Input data:

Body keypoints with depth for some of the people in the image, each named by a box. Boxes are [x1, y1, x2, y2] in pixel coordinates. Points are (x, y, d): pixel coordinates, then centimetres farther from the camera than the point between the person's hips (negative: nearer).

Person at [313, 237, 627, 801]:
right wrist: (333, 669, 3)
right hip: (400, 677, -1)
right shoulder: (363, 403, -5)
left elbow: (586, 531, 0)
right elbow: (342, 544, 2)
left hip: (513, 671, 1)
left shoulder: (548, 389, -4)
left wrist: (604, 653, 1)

--

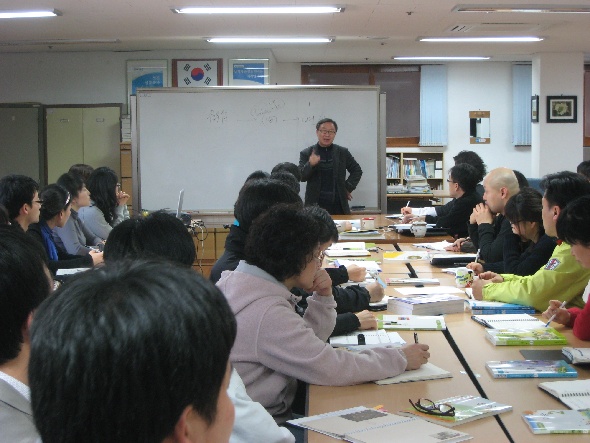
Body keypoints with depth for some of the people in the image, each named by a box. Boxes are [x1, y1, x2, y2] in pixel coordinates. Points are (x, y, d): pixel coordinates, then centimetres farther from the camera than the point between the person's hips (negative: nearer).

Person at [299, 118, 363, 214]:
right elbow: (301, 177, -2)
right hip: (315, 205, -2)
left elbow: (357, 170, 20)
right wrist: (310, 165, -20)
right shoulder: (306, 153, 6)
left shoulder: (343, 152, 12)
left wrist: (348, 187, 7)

Task statement: Among the lines above, find the one with "right wrist: (310, 165, -20)" and the one with "left wrist: (348, 187, 7)". Quote both and everything between them, exactly.

Exercise solution:
right wrist: (310, 165, -20)
right shoulder: (306, 153, 6)
left shoulder: (343, 152, 12)
left wrist: (348, 187, 7)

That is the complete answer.